**WHAT THE TASK REQUIRES:** Gather all lines from the material that contain the word "click".

**COLLECTED DATA:**
____________
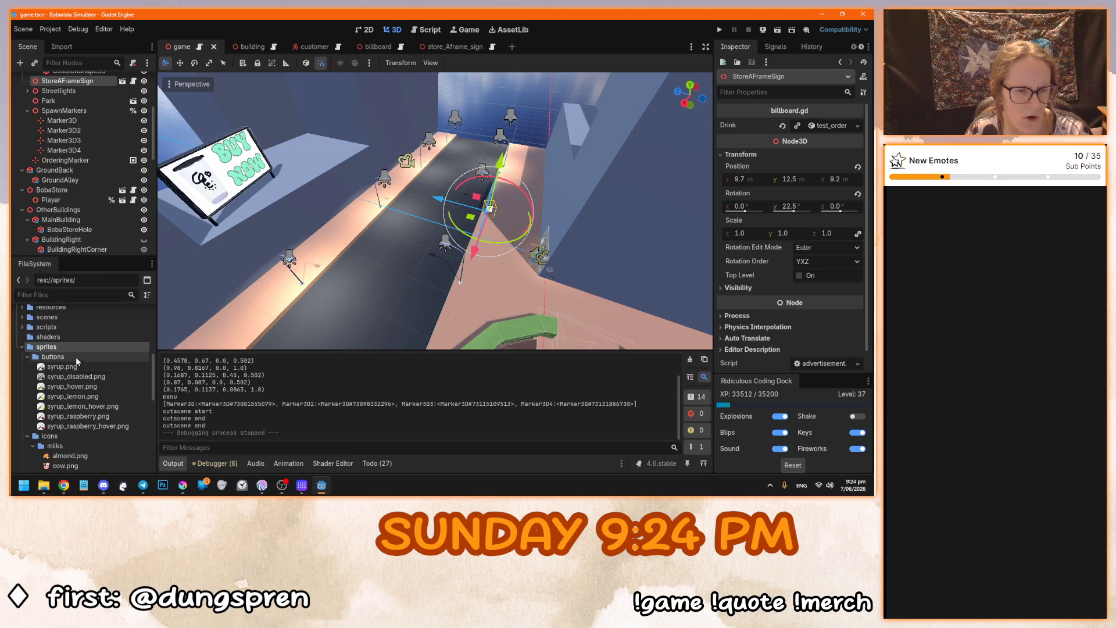
pyautogui.moveTo(154, 388); pyautogui.dragTo(155, 365)
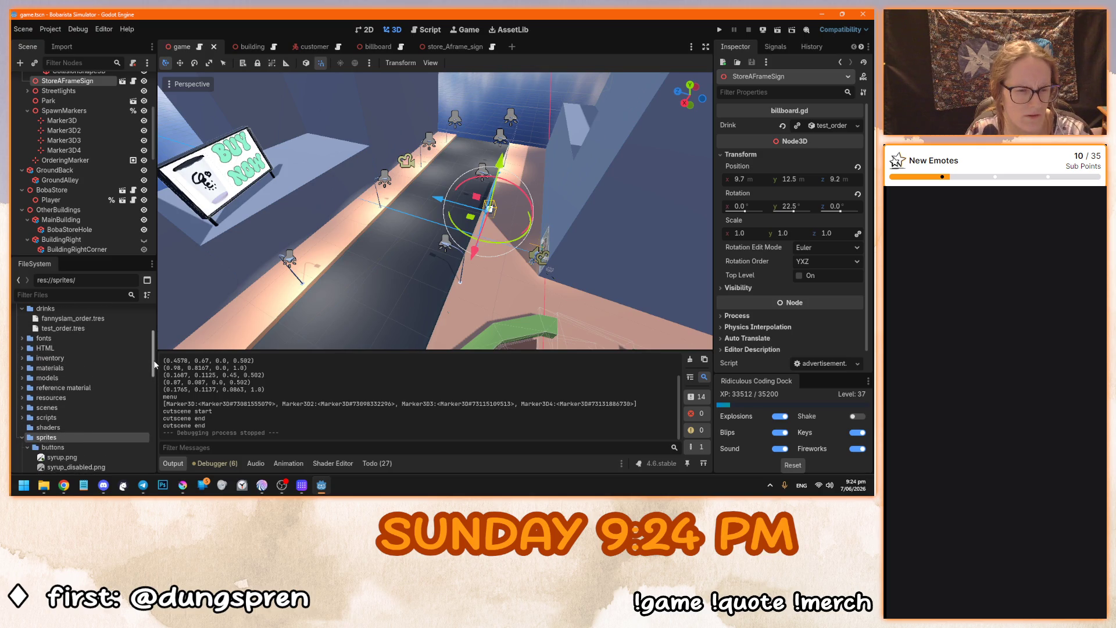
pyautogui.click(183, 484)
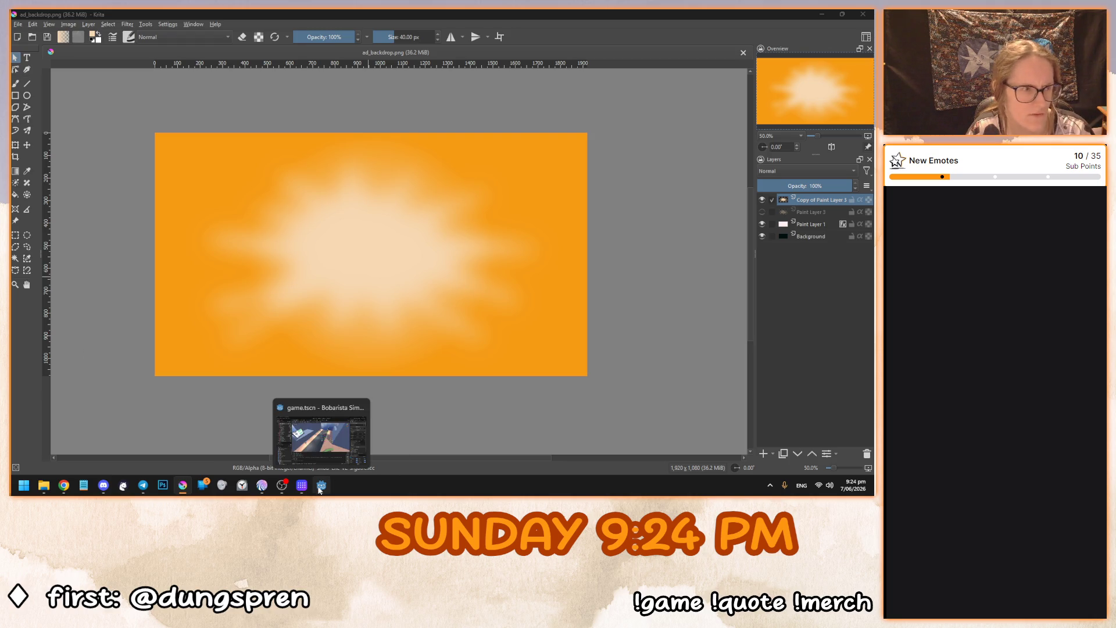
pyautogui.click(319, 486)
____________
**ANSWER TO THIS TASK:**
pyautogui.click(183, 484)
pyautogui.click(319, 486)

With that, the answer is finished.